**Collected data**:
§ §

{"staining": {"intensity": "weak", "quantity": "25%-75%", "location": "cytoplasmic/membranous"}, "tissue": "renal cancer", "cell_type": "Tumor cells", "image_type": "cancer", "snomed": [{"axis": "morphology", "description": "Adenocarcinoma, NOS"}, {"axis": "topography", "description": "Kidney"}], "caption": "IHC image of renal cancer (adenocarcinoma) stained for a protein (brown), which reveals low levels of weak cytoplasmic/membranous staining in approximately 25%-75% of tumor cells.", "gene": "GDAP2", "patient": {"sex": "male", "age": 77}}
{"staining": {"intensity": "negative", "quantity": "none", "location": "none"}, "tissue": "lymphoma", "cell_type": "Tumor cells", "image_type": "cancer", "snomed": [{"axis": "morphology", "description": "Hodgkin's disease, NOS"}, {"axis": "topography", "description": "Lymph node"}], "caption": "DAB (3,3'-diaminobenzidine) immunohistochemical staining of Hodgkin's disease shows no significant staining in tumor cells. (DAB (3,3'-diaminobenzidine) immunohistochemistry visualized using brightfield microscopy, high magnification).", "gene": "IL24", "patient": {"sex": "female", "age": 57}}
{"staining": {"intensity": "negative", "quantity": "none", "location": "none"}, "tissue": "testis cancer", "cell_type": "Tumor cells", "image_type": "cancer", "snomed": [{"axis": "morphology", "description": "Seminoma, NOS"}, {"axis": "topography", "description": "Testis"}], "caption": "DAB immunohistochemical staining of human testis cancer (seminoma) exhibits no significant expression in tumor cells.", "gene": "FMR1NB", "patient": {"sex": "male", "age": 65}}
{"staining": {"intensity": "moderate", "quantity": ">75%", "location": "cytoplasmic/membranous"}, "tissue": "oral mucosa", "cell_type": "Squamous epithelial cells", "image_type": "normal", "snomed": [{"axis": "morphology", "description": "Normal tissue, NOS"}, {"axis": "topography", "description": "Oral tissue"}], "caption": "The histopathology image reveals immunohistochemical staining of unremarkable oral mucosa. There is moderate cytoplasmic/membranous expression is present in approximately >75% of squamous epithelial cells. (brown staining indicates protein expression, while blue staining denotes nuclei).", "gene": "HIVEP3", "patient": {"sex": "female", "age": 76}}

§ §

**Work instructions**:
Would you retype all of the lines shown above, exactly as given?

**Result for this task**:
{"staining": {"intensity": "weak", "quantity": "25%-75%", "location": "cytoplasmic/membranous"}, "tissue": "renal cancer", "cell_type": "Tumor cells", "image_type": "cancer", "snomed": [{"axis": "morphology", "description": "Adenocarcinoma, NOS"}, {"axis": "topography", "description": "Kidney"}], "caption": "IHC image of renal cancer (adenocarcinoma) stained for a protein (brown), which reveals low levels of weak cytoplasmic/membranous staining in approximately 25%-75% of tumor cells.", "gene": "GDAP2", "patient": {"sex": "male", "age": 77}}
{"staining": {"intensity": "negative", "quantity": "none", "location": "none"}, "tissue": "lymphoma", "cell_type": "Tumor cells", "image_type": "cancer", "snomed": [{"axis": "morphology", "description": "Hodgkin's disease, NOS"}, {"axis": "topography", "description": "Lymph node"}], "caption": "DAB (3,3'-diaminobenzidine) immunohistochemical staining of Hodgkin's disease shows no significant staining in tumor cells. (DAB (3,3'-diaminobenzidine) immunohistochemistry visualized using brightfield microscopy, high magnification).", "gene": "IL24", "patient": {"sex": "female", "age": 57}}
{"staining": {"intensity": "negative", "quantity": "none", "location": "none"}, "tissue": "testis cancer", "cell_type": "Tumor cells", "image_type": "cancer", "snomed": [{"axis": "morphology", "description": "Seminoma, NOS"}, {"axis": "topography", "description": "Testis"}], "caption": "DAB immunohistochemical staining of human testis cancer (seminoma) exhibits no significant expression in tumor cells.", "gene": "FMR1NB", "patient": {"sex": "male", "age": 65}}
{"staining": {"intensity": "moderate", "quantity": ">75%", "location": "cytoplasmic/membranous"}, "tissue": "oral mucosa", "cell_type": "Squamous epithelial cells", "image_type": "normal", "snomed": [{"axis": "morphology", "description": "Normal tissue, NOS"}, {"axis": "topography", "description": "Oral tissue"}], "caption": "The histopathology image reveals immunohistochemical staining of unremarkable oral mucosa. There is moderate cytoplasmic/membranous expression is present in approximately >75% of squamous epithelial cells. (brown staining indicates protein expression, while blue staining denotes nuclei).", "gene": "HIVEP3", "patient": {"sex": "female", "age": 76}}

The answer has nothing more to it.